Document segment section start

# Check MRI Mapping Attributes

This notebook checks MRI import files (Account and Location CSVs) against a mapping.json file to identify any **missing attributes** in the mapping.

**What it does:**
- Reads the CSV headers from Account and Location import files
- Compares them against the `source` entries in the mapping.json file
- Reports any CSV columns that are **not mapped** (missing from mapping)

**This is a read-only operation** - it does not modify any files. Use this to preview what changes would be needed before running an MRI import.

**Note:** During actual MRI import submission, missing attributes are automatically added to the mapping file. This notebook lets you check beforehand.

## 1. Setup

In [1]:
%load_ext autoreload
%autoreload 2

import os
from pathlib import Path
from helpers.irp_integration.mri_import import MRIImportManager

print("Setup complete.")

Setup complete.


## 2. Configuration

Specify the paths to your import files and mapping file.

**Options:**
1. **Use active cycle files** - Files are resolved from the active cycle's `files/working_files/` and `files/mapping/` directories
2. **Specify paths directly** - Provide full paths to each file

In [2]:
# === Option 1: Use active cycle directories ===
# Set USE_ACTIVE_CYCLE = True and specify just the filenames

USE_ACTIVE_CYCLE = True  # Set to True to use active cycle directories

# Filenames (used with Option 1)
ACCOUNTS_FILE_NAME = "Modeling_202503_Moodys_USOW_Account.csv"
LOCATIONS_FILE_NAME = "Modeling_202503_Moodys_USOW_Location.csv"
MAPPING_FILE_NAME = "mapping.json"

# === Option 2: Specify full paths directly ===
# Set USE_ACTIVE_CYCLE = False and specify full paths below

ACCOUNTS_FILE_PATH = "/home/jovyan/workspace/workflows/_Tools/files/working_files/Modeling_202511_Moodys_Quarterly_USEQ_Account.csv"
LOCATIONS_FILE_PATH = "/home/jovyan/workspace/workflows/_Tools/files/working_files/Modeling_202511_Moodys_Quarterly_USEQ_Location.csv"
MAPPING_FILE_PATH = "/home/jovyan/workspace/workflows/_Template/files/mapping/mapping.json"

In [3]:
# Resolve file paths based on configuration
if USE_ACTIVE_CYCLE:
    from helpers.irp_integration.utils import get_cycle_file_directories
    
    dirs = get_cycle_file_directories()

Document segment section end
Available data section start

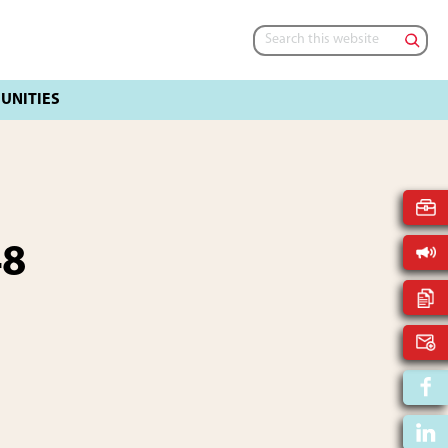
Search
this
website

Available data section end

**Required work:** Reproduce the stretch of the MRI mapping notebook from "This notebook checks" through "you check beforehand.", word for word.

**Expected answer:**
This notebook checks MRI import files (Account and Location CSVs) against a mapping.json file to identify any **missing attributes** in the mapping.

**What it does:**
- Reads the CSV headers from Account and Location import files
- Compares them against the `source` entries in the mapping.json file
- Reports any CSV columns that are **not mapped** (missing from mapping)

**This is a read-only operation** - it does not modify any files. Use this to preview what changes would be needed before running an MRI import.

**Note:** During actual MRI import submission, missing attributes are automatically added to the mapping file. This notebook lets you check beforehand.